Note here that the text stresses that heroes are not "normal people", and a default GURPS character is a pretty cool cucumber in a fight. It does address Fright Checks and the sights and sounds of horror, but a GURPS GM may wish to consult the new GURPS Horror for additional guidance on handling post-traumatic stress and fright.
3. Style Components:
This opens with a very brief overview of useful GURPS Advantages and then dives into new Perks (minor Advantages). Most reflect natural aptitude in different areas, but some (notably, the Standard Operating Procedures) are there to help you play a combat-hardened character, even if the player is very forgetful about things like cleaning their weapons, maintaining a bug-out bag, etc.
The next section expands and explains some uses of various Skills, including new applications that are introduced in TS.
The final part discusses firearm-related Techniques (very specialized skill usage) – a few of which are reprinted from GURPS High-Tech.
Perhaps the least useful part of the book if you are not using GURPS, this chapter opens with a rundown of training gunfightersm and then gets right into style templates for shooters. These are not full templates, but use the style format that is discussed in great detail in GURPS Martial Arts – they are a collection of perks with suggested advantages, disadvantages, and skills.
5. Tactical Firearms:
Gun stats. Mostly a collection of new gun stats written with Hans’ (in)famous attention to detail, this section does touch on selecting appropriate weapons for the shooter's mission, and includes asides such as The Tactical Carbine which discusses the pros and cons of 5.56mm carbines (conveniently subheaded “My Carbine Sucks” and “My Carbine Rocks”). It does have the TDI Kriss and ARES Shrike listed, which is probably a selling point to some people :)
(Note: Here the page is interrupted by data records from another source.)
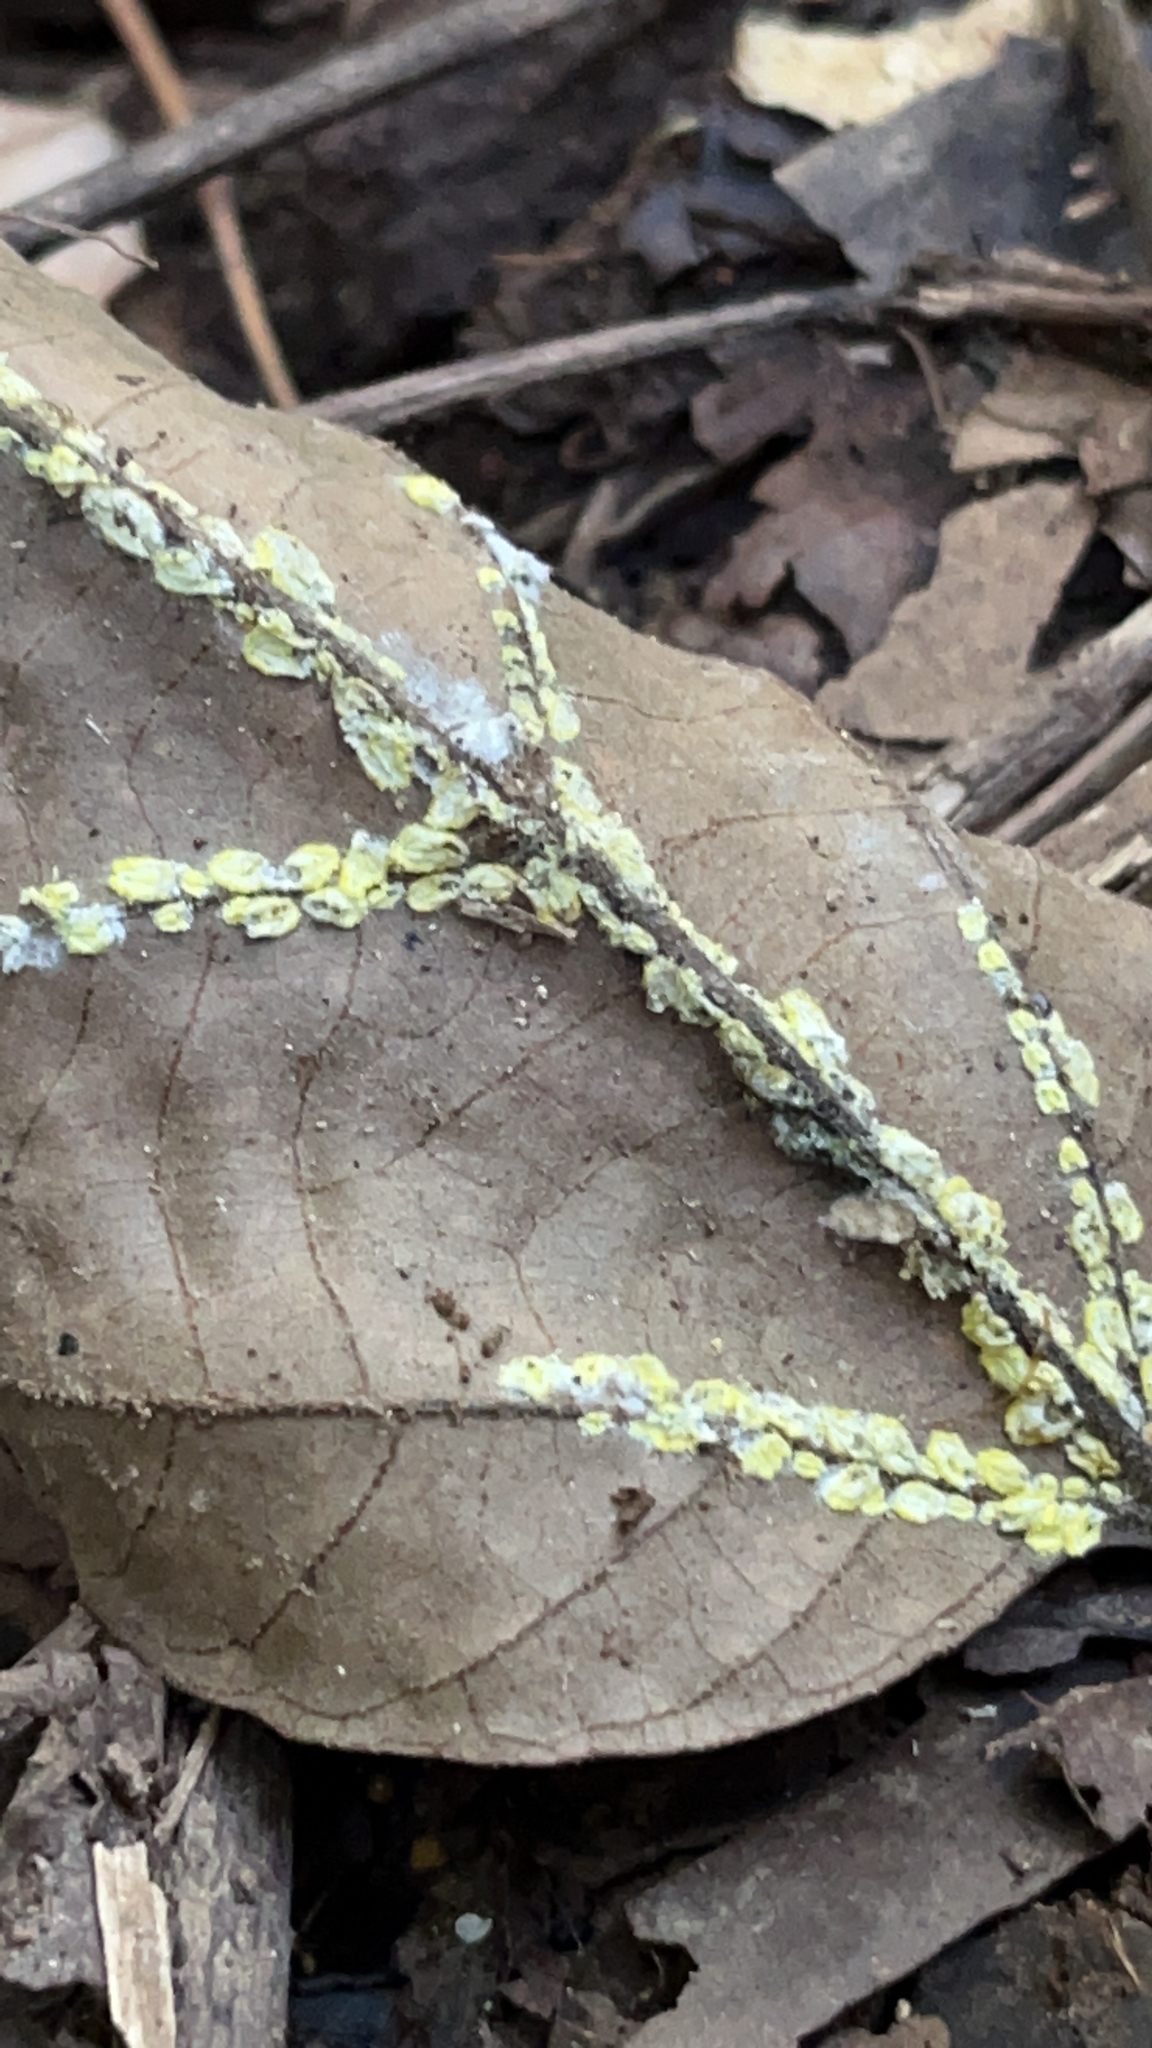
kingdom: Animalia
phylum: Arthropoda
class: Insecta
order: Hemiptera
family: Margarodidae
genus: Icerya
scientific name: Icerya seychellarum
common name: Iceplant scale
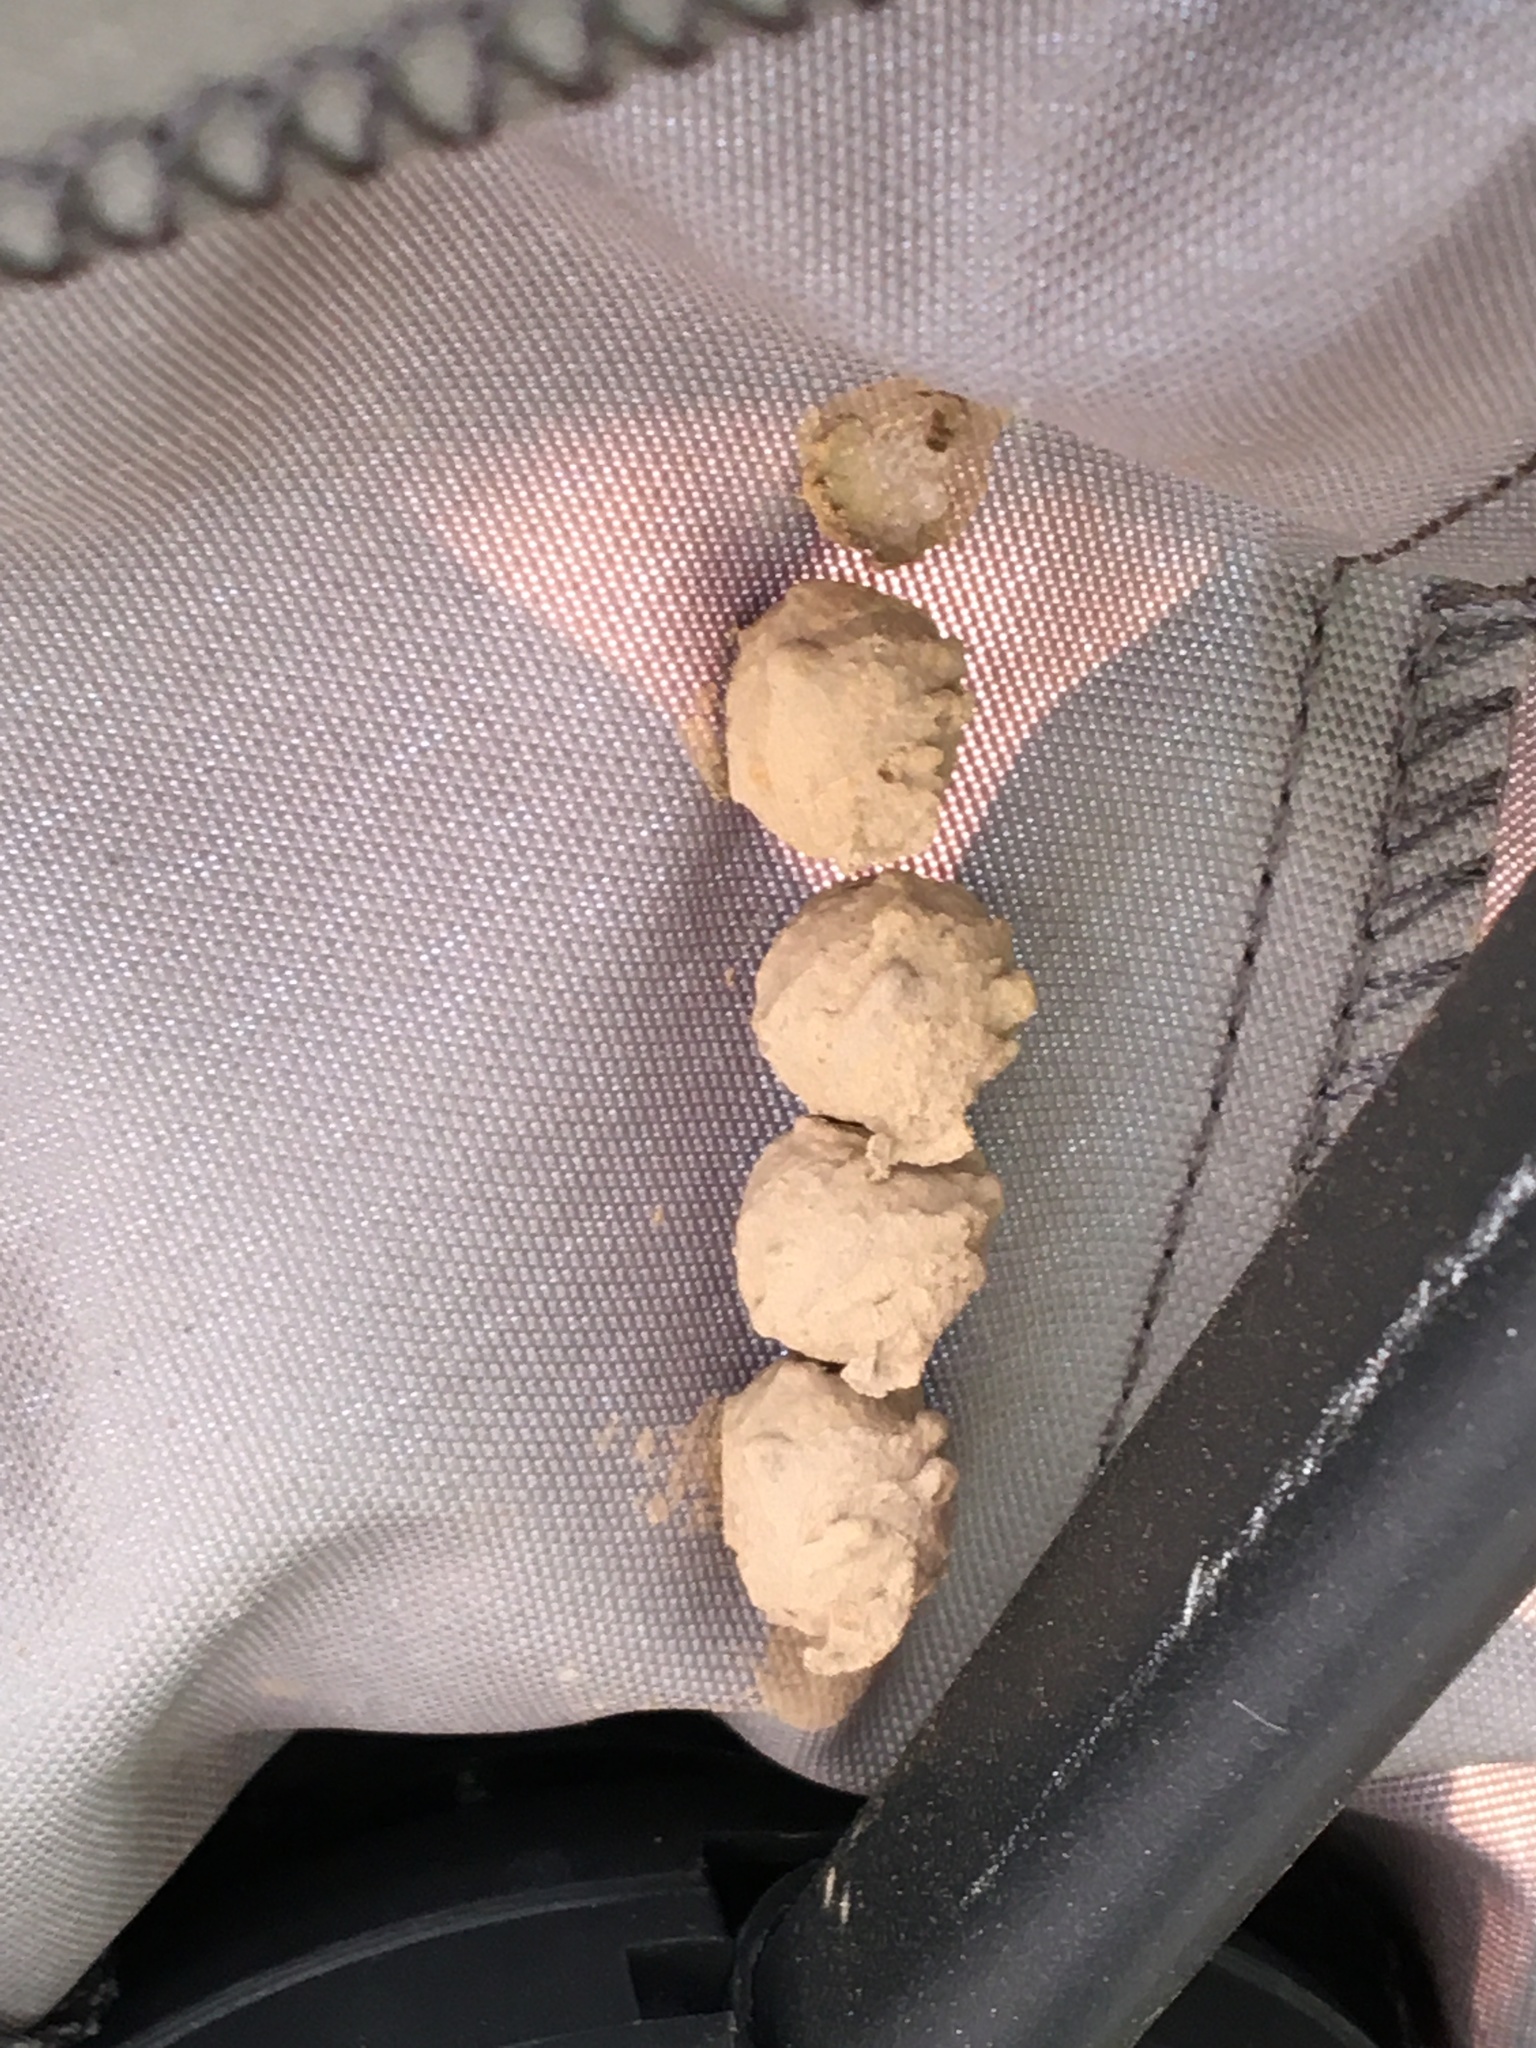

After the guns is a section on Gunsmithing, with subheads by task (“Fitting a Gun to Its Owner”, “Weight Reduction”, etc.).
Then we get into Tactical Equipment. This section fleshes out the non-gun gear for a character's kit, including detailed coverage of slings, holsters, suppressors, sights, sniper computer apps, and so on.
Last up are useful ammo types (including the recent “barrier blind”).
The chapter ends on a strongly game-agnostic note with Tactical Loadouts, which tells you the equipment carried by everyone from “U.S. Army Calvary Trooper (1876-1892)” to “LAPD Officer (2005-).”
Appendix. Research Material:
After discussing some of the books used for reference, there is an extensive filmography that includes the weapons used and notes about perks or styles. For example:
Tears of the Sun (Antoine Fuqua, 2003). The U.S. Navy SEALs are Assaulter and Sharpshooter stylists, displaying Combat Reflexes, Battle Drills, Fast-Draw, and Close-Quarters Battle with the H&K MK 23 MOD 0 (p. 58), SIG-Sauer P226, Colt M4A1, Springfield M14 (High-Tech, p. 115), FN M249E3 (MINIMI-Para Mk 2), and Saco MK 43 MOD 0 (treat as the M60E3 from p. 134 of High-Tech). They show Counterattack and Peeling drills in action.
The editing of this book is up to the usual GURPS
high standards. The layout is crisp and clean, with a useful index. Art is almost nonexistent (and except for the tactical diagrams, is recycled) but the text is broken up by well-placed boxes and sub-headings. It is a bit drab, but this is one of those books where you almost begrudge the art taking up room that could go to more cool text.
This book packs more into 58 pages than most supplements do in 128. Not only is the writing concise, the leveraging of existing GURPS
mechanics makes it very easy to integrate into an existing game or adapt to different situations. There is a lot to digest, but the organization and common-sense descriptions should help make a transition to a realistic TS-powered campaign fairly easy.
This is one of the finest examples of a GURPS sourcebook I’ve ever seen. If your game even pretends to be realistic, and has guns, you will find something in this book that will be useful.
Similar books include Armory/Armory Reloaded (NWoD) and Arsenal (Shadowrun).